In the early 1980s, Western Australian farmer John Hutchinson moved to South Mingenew in WA’s northern wheatbelt, attracted by the possibility of growing lupins and clover in rotation with wheat.
“One of the first rotation trials we had on the farm, soon after we moved up, was continuous cropping with a lupin/wheat rotation,” he says. “Continuous cropping was never heard of before lupins and canola came in.”
But lupins back then had problems with brownspot and root rots, and in the first issue of Ground Cover Mr Hutchinson expressed his hope they would improve.
“A lot of those problems were substantially solved by plant breeding,” he says, adding “the machinery and technology for planting into stubbles has improved substantially and placement of the seed has improved.”
In a long career in farming – Mr Hutchinson began farming aged just 14 in Wyalkatchem in 1946 – he has observed a greater interaction between the scientists and the farmer in the field, enhanced by the formation of many farmer groups.
“Farmer research was by trial-and-error research.
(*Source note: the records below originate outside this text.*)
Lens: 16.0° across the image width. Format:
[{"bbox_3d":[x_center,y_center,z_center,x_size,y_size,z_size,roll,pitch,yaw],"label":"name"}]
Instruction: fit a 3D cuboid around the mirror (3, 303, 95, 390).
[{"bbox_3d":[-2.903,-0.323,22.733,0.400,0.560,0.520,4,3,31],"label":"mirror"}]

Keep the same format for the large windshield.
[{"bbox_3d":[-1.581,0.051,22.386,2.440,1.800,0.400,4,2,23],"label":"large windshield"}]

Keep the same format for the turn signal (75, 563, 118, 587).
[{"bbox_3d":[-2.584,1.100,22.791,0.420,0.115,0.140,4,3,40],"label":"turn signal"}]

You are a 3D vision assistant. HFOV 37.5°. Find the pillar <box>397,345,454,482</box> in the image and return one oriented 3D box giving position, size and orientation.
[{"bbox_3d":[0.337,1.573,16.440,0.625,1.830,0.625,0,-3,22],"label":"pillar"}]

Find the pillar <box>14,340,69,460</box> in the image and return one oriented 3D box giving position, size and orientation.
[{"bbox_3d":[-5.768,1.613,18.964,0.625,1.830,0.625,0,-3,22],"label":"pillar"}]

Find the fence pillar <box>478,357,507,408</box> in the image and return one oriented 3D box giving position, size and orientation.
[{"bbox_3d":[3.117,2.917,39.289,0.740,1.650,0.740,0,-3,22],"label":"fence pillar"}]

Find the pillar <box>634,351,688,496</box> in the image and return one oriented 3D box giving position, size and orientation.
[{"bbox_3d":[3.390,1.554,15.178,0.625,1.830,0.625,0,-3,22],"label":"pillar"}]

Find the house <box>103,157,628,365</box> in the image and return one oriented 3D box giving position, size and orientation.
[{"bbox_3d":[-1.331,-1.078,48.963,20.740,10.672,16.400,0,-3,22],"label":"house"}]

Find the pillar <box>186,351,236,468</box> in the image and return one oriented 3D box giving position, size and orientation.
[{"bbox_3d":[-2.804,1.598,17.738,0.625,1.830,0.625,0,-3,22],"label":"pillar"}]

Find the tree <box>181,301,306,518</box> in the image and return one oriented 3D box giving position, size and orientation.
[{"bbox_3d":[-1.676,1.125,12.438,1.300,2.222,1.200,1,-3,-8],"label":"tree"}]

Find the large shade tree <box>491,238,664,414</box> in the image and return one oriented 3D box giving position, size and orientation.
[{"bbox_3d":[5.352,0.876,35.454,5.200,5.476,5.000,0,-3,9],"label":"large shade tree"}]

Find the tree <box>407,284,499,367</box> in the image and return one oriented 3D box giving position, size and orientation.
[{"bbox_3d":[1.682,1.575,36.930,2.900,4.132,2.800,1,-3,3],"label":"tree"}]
It was very, very slow and quite costly. The scientists came in and put theory to a lot of that.”
He says that when he first started farming “a 10-bag crop was a great crop – that is two tonnes to the hectare. Now if you don't grow three tonnes, in a reasonable season, you have stuffed up somewhere.”
Mr Hutchinson says the biggest change he has seen is the introduction of chemicals, including fertilisers. “When Spray.Seed® first arrived and direct drilling, it was a dramatic change in the thinking. Chemicals have just exploded. The GRDC was the catalyst that put in place a lot of that research.”
Mr Hutchinson became deeply involved in agricultural research, serving on the WA Farmers Federation research committee.
Now retired at Port Denison, he reflects, “I was absolutely research-mad when I was a youngster.” Asked if it paid off, he answers with a chuckle, “I think so.”